相手の心理を読み、プレッシャーに耐え、そして勝利を掴むための究極の競技だった。
黒服の男性は続ける。
「ルールはシンプルです。参加者は一対一で対戦し、持ちメダルを増やした方が勝者となります。ただし――」
ここで彼は一呼吸置き、静かに言った。
「この勝負に敗れた者は、ハイリミットルームへの参加資格を失います。」
場の空気が一気に張り詰めた。
翔太の覚悟
翔太はその瞬間、自分の心が高鳴るのを感じた。
「ここで勝てば、俺は本物になれる。」
山口誠一から学んだ技術、これまで積み重ねた経験、すべてを試される舞台が整ったのだ。
しかし同時に、この戦いに敗れれば、これまで築き上げたものがすべて失われるかもしれない。
それでも、翔太は一歩も引くつもりはなかった。
「俺はここで止まるわけにはいかない……!」
対戦相手との邂逅
「それでは、最初の対戦者を発表します。」
黒服のスタッフが静かにカードを引くと、翔太の名前が読み上げられた。
「石田翔太。」
深呼吸しながらステージへと向かう翔太。
次の瞬間、対戦相手の名前が告げられた。
「対戦者――田中蓮司。」
その名が読み上げられた途端、周囲がざわつく。
翔太が顔を上げると、そこには冷徹な眼差しをした細身の男が立っていた。
黒髪をオールバックにまとめ、精悍な顔つきには一切の迷いがない。
「彼が田中蓮司……?」
ハイリミットルームでも数々の伝説を残したプレイヤーで、冷静かつ計算尽くされたプレイスタイルで知られている。
「お手柔らかに、若造くん。」
田中は不敵に微笑む。
新たなルールに挑む
対戦は5,000枚の持ちメダルでスタートし、1時間以内にどちらが多くのメダルを手にするかで勝敗が決まる。
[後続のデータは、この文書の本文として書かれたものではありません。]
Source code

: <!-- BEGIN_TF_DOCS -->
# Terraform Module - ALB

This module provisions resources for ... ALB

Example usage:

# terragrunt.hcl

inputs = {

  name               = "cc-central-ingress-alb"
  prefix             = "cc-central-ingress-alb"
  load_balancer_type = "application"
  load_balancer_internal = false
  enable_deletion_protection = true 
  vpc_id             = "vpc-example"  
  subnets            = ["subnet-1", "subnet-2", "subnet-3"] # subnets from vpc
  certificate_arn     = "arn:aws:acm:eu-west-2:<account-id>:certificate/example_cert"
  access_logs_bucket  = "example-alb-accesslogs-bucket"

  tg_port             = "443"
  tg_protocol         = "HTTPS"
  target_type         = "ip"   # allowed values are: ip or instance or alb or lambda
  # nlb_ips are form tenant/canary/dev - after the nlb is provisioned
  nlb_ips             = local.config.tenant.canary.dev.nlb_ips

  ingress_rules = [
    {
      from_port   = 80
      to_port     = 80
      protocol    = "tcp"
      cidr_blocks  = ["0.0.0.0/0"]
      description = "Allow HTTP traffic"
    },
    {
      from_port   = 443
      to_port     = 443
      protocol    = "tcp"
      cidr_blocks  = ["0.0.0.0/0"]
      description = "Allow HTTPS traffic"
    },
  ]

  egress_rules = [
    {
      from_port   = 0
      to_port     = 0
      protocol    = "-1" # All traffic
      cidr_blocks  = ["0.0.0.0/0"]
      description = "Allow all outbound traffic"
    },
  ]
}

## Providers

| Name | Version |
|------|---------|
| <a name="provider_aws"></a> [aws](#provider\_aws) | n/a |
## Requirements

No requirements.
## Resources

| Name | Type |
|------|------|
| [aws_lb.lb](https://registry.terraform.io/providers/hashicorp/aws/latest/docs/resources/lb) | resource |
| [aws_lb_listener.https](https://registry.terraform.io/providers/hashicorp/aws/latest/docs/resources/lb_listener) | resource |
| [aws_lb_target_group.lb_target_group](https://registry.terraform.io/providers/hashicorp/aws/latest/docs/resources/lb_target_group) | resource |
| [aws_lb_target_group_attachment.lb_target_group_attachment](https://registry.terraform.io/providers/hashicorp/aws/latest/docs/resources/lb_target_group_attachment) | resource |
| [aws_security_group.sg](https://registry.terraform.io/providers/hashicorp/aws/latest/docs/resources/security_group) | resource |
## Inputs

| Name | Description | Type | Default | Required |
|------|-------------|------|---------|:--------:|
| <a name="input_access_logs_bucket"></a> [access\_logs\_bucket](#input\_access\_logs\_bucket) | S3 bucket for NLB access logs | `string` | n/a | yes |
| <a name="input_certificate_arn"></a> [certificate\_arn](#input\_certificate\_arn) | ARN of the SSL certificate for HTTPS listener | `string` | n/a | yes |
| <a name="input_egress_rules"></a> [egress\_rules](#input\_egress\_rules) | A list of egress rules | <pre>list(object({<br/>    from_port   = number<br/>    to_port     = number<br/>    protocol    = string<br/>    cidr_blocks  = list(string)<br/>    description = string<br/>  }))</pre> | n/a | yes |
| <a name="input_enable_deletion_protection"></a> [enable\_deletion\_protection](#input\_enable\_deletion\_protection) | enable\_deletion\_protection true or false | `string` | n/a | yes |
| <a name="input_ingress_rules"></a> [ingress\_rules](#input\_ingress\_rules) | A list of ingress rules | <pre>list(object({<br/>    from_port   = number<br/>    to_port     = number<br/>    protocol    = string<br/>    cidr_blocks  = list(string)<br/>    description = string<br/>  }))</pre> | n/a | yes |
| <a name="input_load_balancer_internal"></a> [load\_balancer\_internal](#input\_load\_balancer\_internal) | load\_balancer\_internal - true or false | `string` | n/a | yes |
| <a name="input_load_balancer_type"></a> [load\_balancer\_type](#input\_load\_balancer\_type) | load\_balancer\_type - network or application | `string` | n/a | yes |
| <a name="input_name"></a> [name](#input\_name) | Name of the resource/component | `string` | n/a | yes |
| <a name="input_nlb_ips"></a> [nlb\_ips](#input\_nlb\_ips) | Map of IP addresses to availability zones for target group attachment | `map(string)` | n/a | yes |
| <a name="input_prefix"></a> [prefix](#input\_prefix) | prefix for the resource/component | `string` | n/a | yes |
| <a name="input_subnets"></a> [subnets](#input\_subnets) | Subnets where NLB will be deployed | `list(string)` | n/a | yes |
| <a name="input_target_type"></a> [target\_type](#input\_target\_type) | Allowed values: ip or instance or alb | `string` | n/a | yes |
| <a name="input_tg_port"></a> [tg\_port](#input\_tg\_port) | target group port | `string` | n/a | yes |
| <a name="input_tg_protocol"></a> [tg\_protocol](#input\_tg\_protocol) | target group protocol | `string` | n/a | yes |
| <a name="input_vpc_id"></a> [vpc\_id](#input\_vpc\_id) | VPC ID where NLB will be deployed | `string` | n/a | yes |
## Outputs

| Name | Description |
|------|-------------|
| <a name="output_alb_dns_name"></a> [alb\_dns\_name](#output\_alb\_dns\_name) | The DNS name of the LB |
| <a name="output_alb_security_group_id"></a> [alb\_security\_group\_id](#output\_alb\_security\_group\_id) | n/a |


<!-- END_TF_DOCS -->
さらに、特別ルールとして「ダブルアップチャンス」が存在する。
・ダブルアップチャンス
一度だけ、リスクを倍にする代わりに、勝利すれば獲得メダルが2倍になる。
しかし、失敗すればその場で敗北が決定する危険な賭けだ。
「ふん、運試しにはちょうどいいな。」
田中は冷静にルールを確認し、余裕の表情を崩さない。
翔太は内心で気を引き締めた。
「相手は強敵だ。でも、勝つしかない……!」
戦いの幕開け
ディーラーが手を上げ、静かに宣言する。
「ゲーム、スタート。」
リールが回る音が響き、翔太の新たな挑戦が始まった。
彼はすでに心を決めていた――。
この戦いに勝ち、さらなる高みへと進む。
負けるつもりは、これっぽっちもなかった。